[RECORDS — start]

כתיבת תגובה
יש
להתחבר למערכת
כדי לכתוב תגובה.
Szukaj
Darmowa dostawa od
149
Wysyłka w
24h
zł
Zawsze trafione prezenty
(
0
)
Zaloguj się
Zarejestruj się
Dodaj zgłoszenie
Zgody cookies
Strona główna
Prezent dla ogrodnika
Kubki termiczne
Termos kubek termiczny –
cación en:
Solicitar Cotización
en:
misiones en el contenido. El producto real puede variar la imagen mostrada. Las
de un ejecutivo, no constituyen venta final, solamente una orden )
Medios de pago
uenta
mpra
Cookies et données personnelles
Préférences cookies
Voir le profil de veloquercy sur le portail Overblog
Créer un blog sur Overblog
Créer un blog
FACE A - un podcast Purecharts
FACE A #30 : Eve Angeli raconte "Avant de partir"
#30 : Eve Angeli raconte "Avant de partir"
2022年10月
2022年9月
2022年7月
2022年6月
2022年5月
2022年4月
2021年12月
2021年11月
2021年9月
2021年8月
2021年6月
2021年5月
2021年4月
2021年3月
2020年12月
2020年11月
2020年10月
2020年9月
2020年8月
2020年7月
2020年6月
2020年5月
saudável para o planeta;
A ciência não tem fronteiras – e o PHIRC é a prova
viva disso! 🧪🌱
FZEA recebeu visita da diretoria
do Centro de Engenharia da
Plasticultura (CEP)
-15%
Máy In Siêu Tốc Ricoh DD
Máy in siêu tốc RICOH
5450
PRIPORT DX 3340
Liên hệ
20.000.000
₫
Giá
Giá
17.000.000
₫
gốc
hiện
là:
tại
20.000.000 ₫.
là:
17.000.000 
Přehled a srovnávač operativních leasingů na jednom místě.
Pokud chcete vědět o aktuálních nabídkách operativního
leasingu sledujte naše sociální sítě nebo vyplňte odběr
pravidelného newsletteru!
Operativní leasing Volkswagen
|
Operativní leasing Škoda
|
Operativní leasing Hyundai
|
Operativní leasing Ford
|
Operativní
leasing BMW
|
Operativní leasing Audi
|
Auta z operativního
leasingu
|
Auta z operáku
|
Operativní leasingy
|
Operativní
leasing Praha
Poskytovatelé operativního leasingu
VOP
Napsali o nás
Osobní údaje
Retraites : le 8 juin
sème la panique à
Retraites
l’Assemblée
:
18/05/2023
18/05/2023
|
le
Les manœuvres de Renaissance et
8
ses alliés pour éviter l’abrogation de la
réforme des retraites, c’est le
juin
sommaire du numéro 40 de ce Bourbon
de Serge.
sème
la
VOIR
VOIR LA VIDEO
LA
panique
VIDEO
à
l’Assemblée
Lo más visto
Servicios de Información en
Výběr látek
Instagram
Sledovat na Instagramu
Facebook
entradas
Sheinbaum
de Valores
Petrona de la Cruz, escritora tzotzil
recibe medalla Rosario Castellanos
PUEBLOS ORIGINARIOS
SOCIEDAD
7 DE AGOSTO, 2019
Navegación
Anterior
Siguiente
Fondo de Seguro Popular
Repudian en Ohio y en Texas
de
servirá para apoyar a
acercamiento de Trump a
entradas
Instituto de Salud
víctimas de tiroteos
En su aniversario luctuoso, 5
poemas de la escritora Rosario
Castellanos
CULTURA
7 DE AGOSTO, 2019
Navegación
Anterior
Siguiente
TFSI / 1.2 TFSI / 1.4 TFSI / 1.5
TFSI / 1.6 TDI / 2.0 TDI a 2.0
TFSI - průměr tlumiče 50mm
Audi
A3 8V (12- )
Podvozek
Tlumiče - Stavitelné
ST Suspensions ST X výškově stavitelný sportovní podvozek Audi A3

[RECORDS — finish]

Gather every line in the data above that contains the word "escritora", and copy each of those lines in full.

| REPLY TO THE EXERCISE |
Petrona de la Cruz, escritora tzotzil
poemas de la escritora Rosario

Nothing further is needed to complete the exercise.